▸ Study material:
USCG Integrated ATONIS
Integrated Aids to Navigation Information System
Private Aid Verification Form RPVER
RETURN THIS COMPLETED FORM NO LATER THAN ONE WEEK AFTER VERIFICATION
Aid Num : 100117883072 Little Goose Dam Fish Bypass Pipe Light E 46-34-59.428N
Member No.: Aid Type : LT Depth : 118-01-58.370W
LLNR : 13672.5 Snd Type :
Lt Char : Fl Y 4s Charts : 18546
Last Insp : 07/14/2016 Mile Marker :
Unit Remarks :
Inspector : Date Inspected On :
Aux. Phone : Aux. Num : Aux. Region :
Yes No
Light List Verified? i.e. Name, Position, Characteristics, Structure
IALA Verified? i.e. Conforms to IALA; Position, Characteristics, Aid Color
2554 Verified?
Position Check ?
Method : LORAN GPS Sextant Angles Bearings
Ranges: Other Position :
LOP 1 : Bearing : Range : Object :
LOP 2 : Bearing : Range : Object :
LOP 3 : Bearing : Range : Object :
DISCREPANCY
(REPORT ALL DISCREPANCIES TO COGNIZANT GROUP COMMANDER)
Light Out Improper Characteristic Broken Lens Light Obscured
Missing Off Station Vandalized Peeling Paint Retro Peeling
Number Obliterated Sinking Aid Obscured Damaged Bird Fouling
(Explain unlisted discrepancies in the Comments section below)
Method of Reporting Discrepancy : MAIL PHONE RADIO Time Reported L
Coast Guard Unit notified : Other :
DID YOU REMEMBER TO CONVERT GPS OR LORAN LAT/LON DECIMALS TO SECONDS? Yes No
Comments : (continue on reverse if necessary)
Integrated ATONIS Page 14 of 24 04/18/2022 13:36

▸ Assignment: Take each line of the material above that holds the string "Integrated" and copy it.

▸ Answer area:
USCG Integrated ATONIS
Integrated Aids to Navigation Information System
Integrated ATONIS Page 14 of 24 04/18/2022 13:36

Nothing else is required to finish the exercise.